Ceux qui disent que la Tunisie n'a pas besoin de prédicateurs moyen-orientaux se trompent. Nous n'avons plus d'oulémas capables de capter l'attention des jeunes.
Voulez-vous que nos jeunes s'intéressent aux discours de Mohamed Talbi ou de Hamadi Rédissi ?
Doit-on ouvrir nos portes à ces prédicateurs venus du Moyen-Orient et appliquer leurs fatwas parfois dangereuses?
On ne peut pas fermer nos portes à ces prédicateurs qui viendront par dizaines, voire par centaines. La nouvelle Tunisie ne peut que souhaiter la bienvenue à tous ses hôtes indépendamment de leurs idéologies. Les islamistes n'ont pas après tout contesté les visites en Tunisie de milliers de porteurs d'autres idéologies et même de certains défenseurs de l'homosexualité. Allons-nous remplir le vide laissé par la destruction de nos prestigieuses institutions religieuses en interdisant les prédicateurs étrangers de fouler le sol tunisien ?
Cela ne veut aucunement dire que nous devons appliquer ou accepter tout ce que ces prédicateurs étrangers racontent.
Il faudrait dans ce cadre redonner vie à nos institutions religieuses afin qu'elles produisent de nouveau des prédicateurs qui auront par la suite pour mission de propager un message religieux purement tunisien et qui se caractérise par sa modération.
Comment expliquez-vous l'apparition de la mouvance salafiste en Tunisie ? Et comment doit-on traiter ce phénomène ?

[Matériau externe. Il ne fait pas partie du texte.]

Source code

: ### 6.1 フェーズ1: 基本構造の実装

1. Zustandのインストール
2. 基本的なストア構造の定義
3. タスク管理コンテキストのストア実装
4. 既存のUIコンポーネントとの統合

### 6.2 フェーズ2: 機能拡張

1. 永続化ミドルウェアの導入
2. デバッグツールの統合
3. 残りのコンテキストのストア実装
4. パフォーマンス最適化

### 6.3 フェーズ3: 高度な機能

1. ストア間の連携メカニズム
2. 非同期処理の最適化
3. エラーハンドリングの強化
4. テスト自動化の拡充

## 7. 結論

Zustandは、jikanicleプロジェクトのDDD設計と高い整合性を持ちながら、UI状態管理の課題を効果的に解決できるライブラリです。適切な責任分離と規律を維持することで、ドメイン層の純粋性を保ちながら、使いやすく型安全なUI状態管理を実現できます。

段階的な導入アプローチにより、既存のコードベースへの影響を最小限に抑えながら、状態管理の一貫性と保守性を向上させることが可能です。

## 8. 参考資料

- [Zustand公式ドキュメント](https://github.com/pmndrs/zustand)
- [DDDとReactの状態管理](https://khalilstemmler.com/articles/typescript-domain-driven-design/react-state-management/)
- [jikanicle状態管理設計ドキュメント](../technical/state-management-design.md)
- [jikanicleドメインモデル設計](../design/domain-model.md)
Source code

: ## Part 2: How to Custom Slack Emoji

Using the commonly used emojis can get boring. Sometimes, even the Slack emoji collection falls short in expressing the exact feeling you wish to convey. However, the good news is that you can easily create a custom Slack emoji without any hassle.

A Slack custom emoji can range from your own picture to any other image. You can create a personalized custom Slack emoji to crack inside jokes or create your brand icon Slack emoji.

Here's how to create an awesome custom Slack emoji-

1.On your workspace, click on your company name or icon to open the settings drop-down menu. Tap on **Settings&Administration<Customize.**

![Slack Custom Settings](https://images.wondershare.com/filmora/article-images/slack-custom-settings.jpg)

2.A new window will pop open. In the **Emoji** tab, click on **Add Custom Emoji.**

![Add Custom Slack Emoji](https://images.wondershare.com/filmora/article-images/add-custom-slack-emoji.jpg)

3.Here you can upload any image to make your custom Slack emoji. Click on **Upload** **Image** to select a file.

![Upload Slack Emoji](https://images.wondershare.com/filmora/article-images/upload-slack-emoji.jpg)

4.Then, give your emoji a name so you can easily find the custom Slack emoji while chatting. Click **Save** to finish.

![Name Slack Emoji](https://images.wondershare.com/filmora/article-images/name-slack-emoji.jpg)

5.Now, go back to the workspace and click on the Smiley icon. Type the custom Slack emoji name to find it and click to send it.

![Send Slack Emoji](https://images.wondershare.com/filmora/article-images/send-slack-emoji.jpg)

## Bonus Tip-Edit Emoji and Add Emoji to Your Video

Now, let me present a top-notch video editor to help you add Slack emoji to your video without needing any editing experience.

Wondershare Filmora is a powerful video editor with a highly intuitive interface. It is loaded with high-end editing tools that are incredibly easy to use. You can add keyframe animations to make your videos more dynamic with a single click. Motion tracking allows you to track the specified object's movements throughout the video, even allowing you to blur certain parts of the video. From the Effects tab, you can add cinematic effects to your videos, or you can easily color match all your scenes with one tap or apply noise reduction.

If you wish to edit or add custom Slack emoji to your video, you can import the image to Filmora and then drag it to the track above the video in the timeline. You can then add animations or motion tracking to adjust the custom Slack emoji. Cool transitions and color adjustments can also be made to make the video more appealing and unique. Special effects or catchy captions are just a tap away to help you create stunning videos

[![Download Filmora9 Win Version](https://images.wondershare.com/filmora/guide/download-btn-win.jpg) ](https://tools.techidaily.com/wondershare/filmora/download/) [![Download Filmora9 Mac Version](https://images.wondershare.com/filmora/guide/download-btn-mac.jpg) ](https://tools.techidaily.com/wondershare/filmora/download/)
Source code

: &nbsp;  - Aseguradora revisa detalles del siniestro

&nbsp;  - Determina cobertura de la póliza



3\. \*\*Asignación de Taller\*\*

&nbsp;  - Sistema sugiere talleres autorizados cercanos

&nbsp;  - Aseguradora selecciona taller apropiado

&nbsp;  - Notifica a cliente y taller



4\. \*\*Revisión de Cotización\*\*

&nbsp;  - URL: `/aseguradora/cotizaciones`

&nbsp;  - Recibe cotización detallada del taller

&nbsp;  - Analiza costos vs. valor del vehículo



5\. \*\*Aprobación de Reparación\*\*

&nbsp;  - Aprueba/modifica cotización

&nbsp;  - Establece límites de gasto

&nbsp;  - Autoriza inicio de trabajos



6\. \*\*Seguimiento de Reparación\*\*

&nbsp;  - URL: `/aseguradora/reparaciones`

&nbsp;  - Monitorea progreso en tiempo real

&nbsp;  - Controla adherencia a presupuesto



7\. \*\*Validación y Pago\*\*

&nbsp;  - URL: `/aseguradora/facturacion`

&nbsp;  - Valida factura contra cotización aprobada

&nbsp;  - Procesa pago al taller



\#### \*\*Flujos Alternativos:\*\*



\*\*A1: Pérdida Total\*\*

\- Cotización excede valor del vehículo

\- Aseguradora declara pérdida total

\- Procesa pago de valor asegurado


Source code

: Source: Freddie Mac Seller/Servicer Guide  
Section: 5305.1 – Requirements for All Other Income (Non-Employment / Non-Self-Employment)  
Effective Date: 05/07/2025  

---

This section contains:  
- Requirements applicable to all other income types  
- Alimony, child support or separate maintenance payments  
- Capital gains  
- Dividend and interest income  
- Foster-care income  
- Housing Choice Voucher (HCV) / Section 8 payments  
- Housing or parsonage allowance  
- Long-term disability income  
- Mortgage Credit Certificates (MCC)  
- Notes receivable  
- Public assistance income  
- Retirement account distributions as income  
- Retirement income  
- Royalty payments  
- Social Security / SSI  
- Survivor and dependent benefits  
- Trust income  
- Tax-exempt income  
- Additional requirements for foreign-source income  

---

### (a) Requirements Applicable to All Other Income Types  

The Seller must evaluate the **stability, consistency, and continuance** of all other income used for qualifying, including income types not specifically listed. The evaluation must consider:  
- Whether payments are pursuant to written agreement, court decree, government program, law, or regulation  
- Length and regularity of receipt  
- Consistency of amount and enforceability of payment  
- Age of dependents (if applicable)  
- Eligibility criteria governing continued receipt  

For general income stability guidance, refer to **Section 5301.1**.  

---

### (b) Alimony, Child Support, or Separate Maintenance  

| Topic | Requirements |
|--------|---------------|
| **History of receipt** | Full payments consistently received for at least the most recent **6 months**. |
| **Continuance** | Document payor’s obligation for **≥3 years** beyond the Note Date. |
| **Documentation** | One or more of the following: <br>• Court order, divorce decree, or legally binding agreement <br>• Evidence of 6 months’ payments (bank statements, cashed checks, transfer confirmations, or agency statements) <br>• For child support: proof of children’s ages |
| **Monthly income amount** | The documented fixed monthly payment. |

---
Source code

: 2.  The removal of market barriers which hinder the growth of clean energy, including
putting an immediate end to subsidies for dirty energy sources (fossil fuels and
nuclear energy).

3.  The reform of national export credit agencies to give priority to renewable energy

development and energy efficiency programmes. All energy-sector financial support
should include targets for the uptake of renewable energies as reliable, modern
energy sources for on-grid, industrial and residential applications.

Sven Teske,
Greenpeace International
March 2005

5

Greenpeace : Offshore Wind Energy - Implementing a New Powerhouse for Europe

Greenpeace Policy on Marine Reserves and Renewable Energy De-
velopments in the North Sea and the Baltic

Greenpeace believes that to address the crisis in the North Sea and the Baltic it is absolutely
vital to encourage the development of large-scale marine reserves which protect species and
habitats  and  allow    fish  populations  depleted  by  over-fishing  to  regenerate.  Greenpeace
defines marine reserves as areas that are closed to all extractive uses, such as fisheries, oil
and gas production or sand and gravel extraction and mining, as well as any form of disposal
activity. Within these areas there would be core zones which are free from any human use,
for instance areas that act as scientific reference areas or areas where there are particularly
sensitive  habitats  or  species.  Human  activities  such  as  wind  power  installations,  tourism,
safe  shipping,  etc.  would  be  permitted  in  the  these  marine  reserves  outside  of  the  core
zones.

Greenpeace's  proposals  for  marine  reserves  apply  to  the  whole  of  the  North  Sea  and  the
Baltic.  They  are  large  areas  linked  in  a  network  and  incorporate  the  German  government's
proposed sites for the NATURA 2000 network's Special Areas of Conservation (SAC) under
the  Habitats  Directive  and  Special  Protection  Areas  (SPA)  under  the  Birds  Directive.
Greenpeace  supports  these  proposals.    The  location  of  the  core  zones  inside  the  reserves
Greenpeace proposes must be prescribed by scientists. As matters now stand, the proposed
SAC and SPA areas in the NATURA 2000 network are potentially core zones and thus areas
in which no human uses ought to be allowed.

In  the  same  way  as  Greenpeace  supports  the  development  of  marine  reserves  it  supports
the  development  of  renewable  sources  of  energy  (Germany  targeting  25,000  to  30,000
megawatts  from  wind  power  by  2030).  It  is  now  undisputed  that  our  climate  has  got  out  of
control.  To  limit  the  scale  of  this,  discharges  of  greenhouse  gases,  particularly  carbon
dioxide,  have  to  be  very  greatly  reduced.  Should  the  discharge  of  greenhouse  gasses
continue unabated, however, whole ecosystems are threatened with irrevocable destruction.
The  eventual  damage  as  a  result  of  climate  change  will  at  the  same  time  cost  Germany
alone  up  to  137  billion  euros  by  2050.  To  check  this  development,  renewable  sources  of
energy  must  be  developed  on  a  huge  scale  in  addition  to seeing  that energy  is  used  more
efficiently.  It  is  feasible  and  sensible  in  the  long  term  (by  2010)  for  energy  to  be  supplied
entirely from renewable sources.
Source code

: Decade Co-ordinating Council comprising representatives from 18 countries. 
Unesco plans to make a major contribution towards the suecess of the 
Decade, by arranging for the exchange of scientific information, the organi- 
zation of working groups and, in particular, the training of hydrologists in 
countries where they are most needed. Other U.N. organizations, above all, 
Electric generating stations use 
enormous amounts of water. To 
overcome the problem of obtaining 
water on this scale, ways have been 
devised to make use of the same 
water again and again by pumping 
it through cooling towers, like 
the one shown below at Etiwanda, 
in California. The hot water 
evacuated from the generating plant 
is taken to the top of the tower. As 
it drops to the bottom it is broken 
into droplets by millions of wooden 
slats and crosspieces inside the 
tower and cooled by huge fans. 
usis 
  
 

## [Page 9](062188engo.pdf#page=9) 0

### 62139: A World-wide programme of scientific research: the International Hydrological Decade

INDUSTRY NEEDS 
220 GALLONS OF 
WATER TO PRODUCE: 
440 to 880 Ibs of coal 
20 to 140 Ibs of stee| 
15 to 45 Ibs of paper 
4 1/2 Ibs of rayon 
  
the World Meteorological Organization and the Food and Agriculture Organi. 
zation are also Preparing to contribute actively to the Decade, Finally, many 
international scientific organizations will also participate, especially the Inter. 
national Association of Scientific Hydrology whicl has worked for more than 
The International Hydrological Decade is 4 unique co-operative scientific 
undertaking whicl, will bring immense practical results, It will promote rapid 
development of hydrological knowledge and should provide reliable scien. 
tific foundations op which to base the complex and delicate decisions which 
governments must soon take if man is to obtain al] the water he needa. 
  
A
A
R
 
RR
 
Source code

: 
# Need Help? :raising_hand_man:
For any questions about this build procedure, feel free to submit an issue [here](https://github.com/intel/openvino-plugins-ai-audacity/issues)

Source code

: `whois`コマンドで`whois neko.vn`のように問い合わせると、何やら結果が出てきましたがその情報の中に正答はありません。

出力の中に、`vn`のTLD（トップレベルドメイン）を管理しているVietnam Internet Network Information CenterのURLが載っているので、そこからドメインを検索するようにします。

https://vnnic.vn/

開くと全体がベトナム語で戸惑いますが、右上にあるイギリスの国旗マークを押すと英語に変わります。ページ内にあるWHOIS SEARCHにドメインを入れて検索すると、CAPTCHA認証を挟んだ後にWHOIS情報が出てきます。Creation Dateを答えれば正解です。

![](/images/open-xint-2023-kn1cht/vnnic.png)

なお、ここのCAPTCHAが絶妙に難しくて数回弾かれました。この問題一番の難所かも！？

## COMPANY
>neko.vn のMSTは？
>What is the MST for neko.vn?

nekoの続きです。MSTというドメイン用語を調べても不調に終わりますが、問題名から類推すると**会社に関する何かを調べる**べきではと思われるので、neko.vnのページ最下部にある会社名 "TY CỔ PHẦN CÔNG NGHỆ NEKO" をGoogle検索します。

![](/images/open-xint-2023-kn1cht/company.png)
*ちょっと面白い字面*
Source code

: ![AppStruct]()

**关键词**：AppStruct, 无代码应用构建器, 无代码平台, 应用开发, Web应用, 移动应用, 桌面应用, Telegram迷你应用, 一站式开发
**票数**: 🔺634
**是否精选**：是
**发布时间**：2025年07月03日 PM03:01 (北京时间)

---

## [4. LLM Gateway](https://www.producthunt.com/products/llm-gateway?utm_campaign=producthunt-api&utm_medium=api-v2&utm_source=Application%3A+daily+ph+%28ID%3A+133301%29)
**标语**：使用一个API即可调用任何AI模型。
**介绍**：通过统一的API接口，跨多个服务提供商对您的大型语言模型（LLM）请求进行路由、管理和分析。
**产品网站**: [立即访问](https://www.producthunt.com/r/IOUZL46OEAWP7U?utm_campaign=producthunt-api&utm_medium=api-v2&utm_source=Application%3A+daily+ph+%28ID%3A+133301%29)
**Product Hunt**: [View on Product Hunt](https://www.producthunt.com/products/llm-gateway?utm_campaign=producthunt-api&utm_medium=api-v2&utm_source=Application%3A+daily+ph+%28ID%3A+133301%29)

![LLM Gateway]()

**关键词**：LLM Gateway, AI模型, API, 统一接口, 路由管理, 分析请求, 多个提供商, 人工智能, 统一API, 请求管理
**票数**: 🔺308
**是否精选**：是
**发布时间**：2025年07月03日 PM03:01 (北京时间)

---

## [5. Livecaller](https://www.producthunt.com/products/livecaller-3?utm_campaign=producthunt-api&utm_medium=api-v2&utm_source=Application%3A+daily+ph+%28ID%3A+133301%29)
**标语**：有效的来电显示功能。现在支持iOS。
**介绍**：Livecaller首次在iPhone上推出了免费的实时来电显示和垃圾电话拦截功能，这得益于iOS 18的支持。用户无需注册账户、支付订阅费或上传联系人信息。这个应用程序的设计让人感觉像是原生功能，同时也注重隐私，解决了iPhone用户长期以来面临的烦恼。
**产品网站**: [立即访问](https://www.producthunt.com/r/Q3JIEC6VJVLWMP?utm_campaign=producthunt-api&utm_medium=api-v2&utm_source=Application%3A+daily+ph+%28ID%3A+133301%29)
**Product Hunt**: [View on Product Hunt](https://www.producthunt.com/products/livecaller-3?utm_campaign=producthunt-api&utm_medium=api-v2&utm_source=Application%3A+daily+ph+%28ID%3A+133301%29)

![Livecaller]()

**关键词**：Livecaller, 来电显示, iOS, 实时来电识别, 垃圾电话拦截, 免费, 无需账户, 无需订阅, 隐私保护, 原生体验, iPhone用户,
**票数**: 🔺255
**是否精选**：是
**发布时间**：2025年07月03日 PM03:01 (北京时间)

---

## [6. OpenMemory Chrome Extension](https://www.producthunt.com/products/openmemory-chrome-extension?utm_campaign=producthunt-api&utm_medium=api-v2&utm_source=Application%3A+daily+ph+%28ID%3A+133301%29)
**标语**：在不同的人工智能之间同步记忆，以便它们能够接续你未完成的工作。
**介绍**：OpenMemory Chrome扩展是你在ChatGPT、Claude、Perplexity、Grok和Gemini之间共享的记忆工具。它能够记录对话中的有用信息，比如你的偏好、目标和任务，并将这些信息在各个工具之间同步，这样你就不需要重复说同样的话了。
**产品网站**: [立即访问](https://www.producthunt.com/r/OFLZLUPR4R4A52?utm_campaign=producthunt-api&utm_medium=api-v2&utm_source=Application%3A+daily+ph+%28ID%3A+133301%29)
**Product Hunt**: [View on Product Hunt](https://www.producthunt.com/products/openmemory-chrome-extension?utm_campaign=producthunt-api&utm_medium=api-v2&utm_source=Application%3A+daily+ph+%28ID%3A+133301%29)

Bourguiba et Ben Ali qui ont détruit les institutions religieuses tunisiennes et interdit le mouvement Ennahdha pendant plusieurs décennies assument la responsabilité du développement de cette mouvance qui n'est pas homogène. Il faudrait désormais dialoguer avec la frange modérée de la mouvance salafiste notamment en ce qui concerne leur refus de la démocratie. Ce rejet de la démocratie s'explique d'ailleurs par la faiblesse des connaissances religieuses des salafistes et leur lecture erronée des exigences de l'étape actuelle.
Les salafistes djihadistes qui prônent la violence tombent, quant à eux, sous le coup de la loi.
Vous avez estimé il y a quelques mois que « le français pollue la langue arabe ». Ennahdha va-t-elle s'orienter vers l'arabisation de l'enseignement et le rejet de la langue de Molière ?
Les Français sont très attentifs à la pureté de leur langue. Ils ont même promulgué des lois stipulant l'épuration de la langue française des termes anglais. C'est leur droit. Mes déclarations se situaient dans le cadre de l'épuration de la langue arabe des mots étrangers.
Par contre, nous sommes favorables à l'apprentissage du français et des autres langues étrangères qui constituent des fenêtres nous permettant d'avoir des visions sur le monde. Le musulman n'a aucun problème avec les langues étrangères.
Vous citez souvent le modèle turc de l'AKP, mais la Turquie dispose d'une Constitution laïque. Comment peut-on invoquer le modèle turc en Tunisie sans inscrire la laïcité dans la Constitution ?
L'AKP turc s'est inspiré de notre pensée réformatrice pour bâtir un modèle qui a réussi. Nous pouvons tirer profit de cette expérience, mais chaque pays doit garder ses spécificités. La Tunisie qui dispose d'un mouvement religieux réformiste depuis le 19ème siècle n'a pas besoin de la laïcité pour préserver et renforcer les valeurs de la modernité. Elle peut renforcer ces valeurs dans le cadre de l'Islam.
Que pensez-vous des appels lancés par certains activistes politiques pour la constitution d'un gouvernement d'union nationale ?
Primo, le gouvernement en place est un gouvernement d'union nationale et non pas le gouvernement d'Ennahdha. Secundo, le temps qui nous reste est insuffisant pour dissoudre l'actuel gouvernement et mettre en place un autre.